Anyone who has recently asked Claude Opus 4.6 about exploits or vulnerability details may have noticed increasing reluctance – this is likely no coincidence. In the fine print for Claude Security, Anthropic writes that Opus 4.7 is equipped with new safeguards designed to automatically detect and block requests related to prohibited or high-risk security applications. Organizations legitimately working in this area may qualify for a “Cyber Verification Program,” the company states.
Mythos remains exclusive – and politically explosive
Claude Security is the broad offering; the more powerful model “Mythos” remains such for most. In early April, Anthropic introduced Mythos Preview, an AI model that, according to its own statements, is so dangerous that it should not be made publicly accessible. Under “Project Glasswing,” only about 40 selected critical infrastructure companies – including Apple, AWS, Cisco, Google, Microsoft, and Nvidia – currently have access to search their systems for vulnerabilities.

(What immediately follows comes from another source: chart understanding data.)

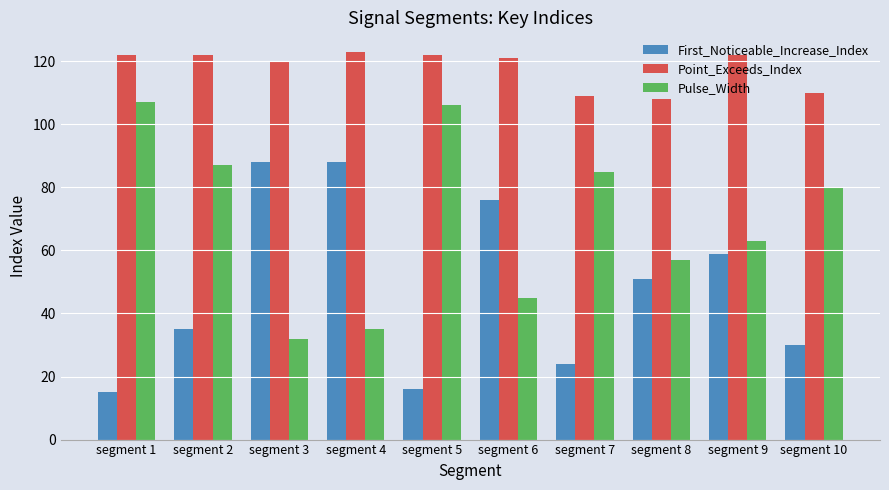

Is the value of Pulse_Width at segment 8 greater than the value of First_Noticeable_Increase_Index at segment 9?

No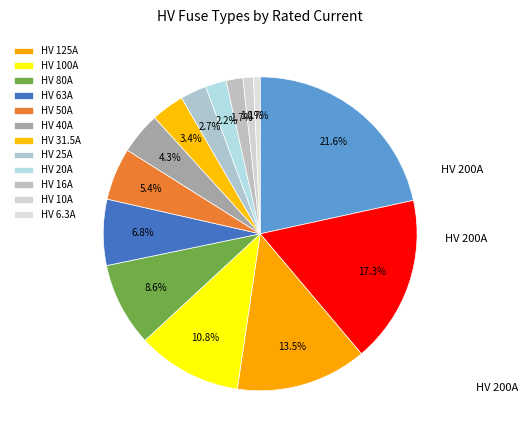

How many segments does this pie chart have?

14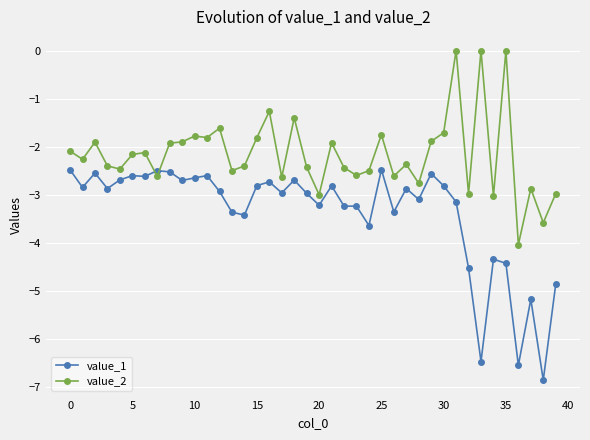

Which series ends up on top after the final intersection of value_1 and value_2?

value_2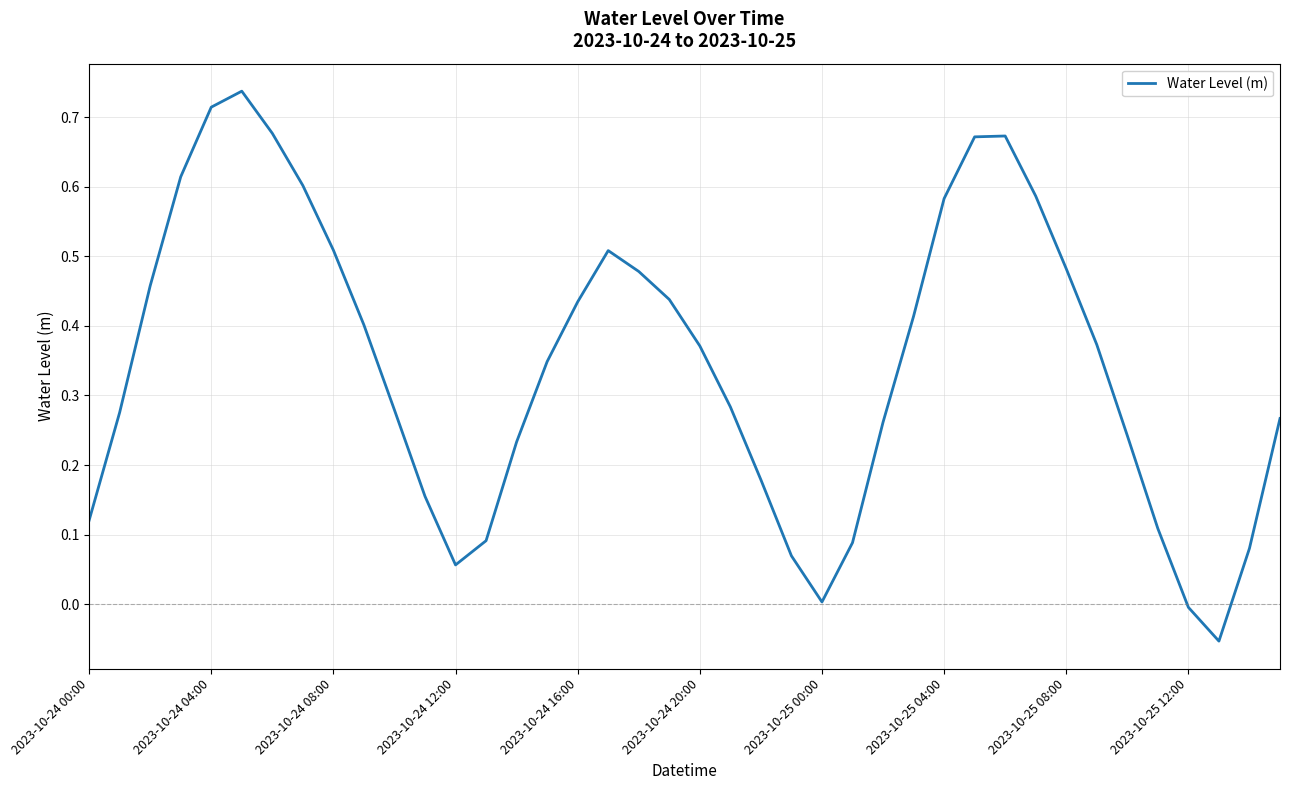

What is the difference between the maximum and minimum values?

0.8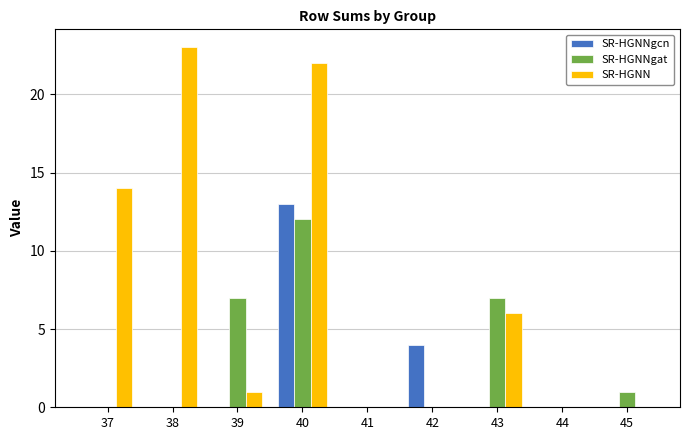

What is the greatest value displayed?

23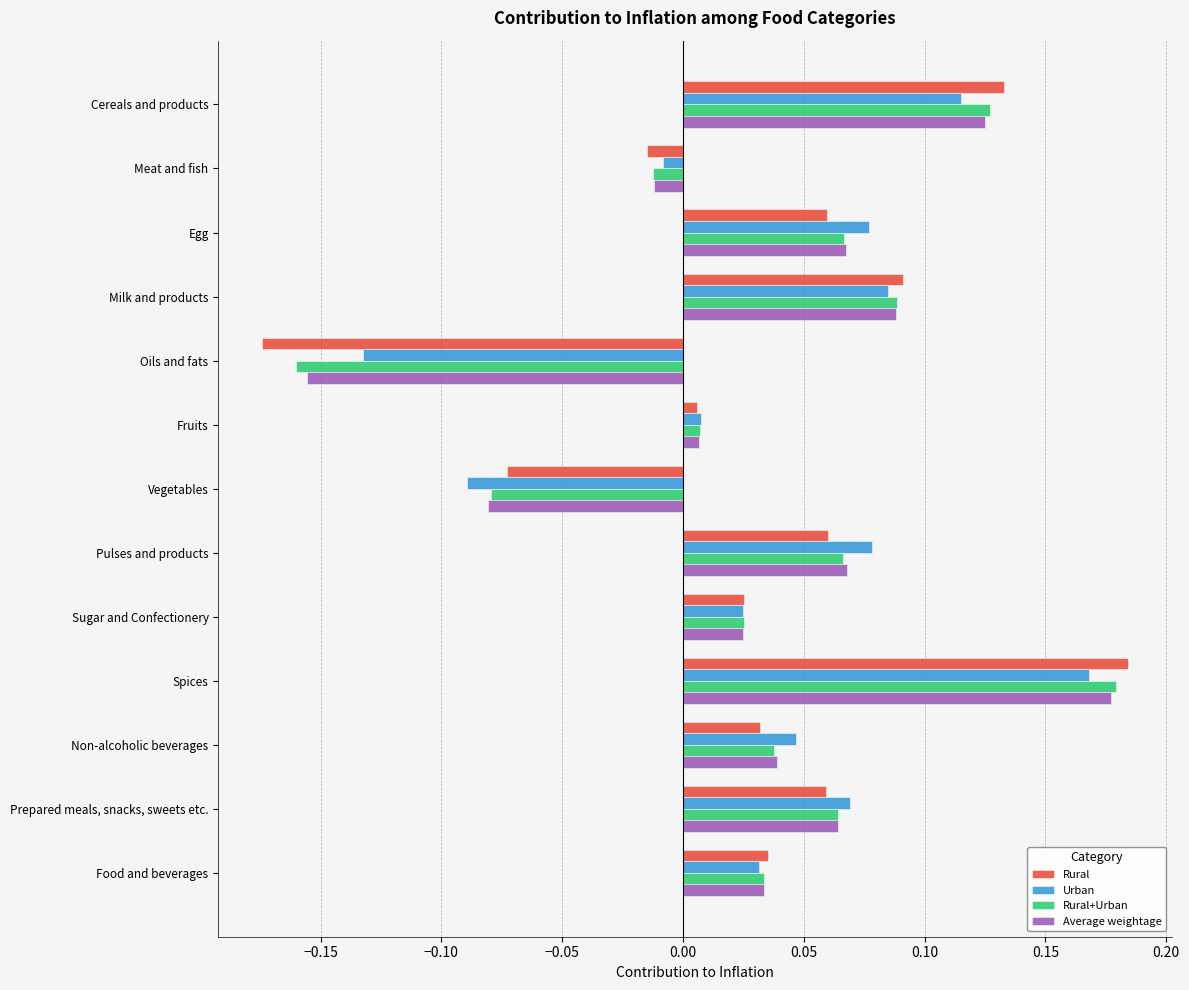

True or false: Rural has a value of 0.1 at Food and beverages.

False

Anthropic's plan to expand this circle to around 70 more companies is now encountering political resistance. According to a report by the Wall Street Journal, the White House has informed the company that it opposes the expansion. Security concerns are cited as reasons, as well as the worry that Anthropic may simply not have enough computing capacity to serve so many users without affecting the US government's own usage.
Mythos is also causing nervousness in Germany. BSI President Claudia Plattner already stated shortly after its introduction that she expects “upheavals in the handling of security vulnerabilities and in the overall vulnerability landscape.” She questioned whether such powerful tools will even be available on the open market in the medium term.
Specialization as a strategy
Claude Security fits into a discernible product strategy: following Claude Code for software development and Claude Design for creative tasks, the security product now follows. The entire industry is following this trend towards specialization. OpenAI presented GPT-5.5 last week, which also focuses heavily on agentic work – and already announced GPT-5.4-Cyber in mid-April, a variant with relaxed security restrictions for verified security researchers. As a European alternative, the French company Mistral presented Mistral Medium 3.5 – an open-weights model with the selling points of data sovereignty and self-hosting.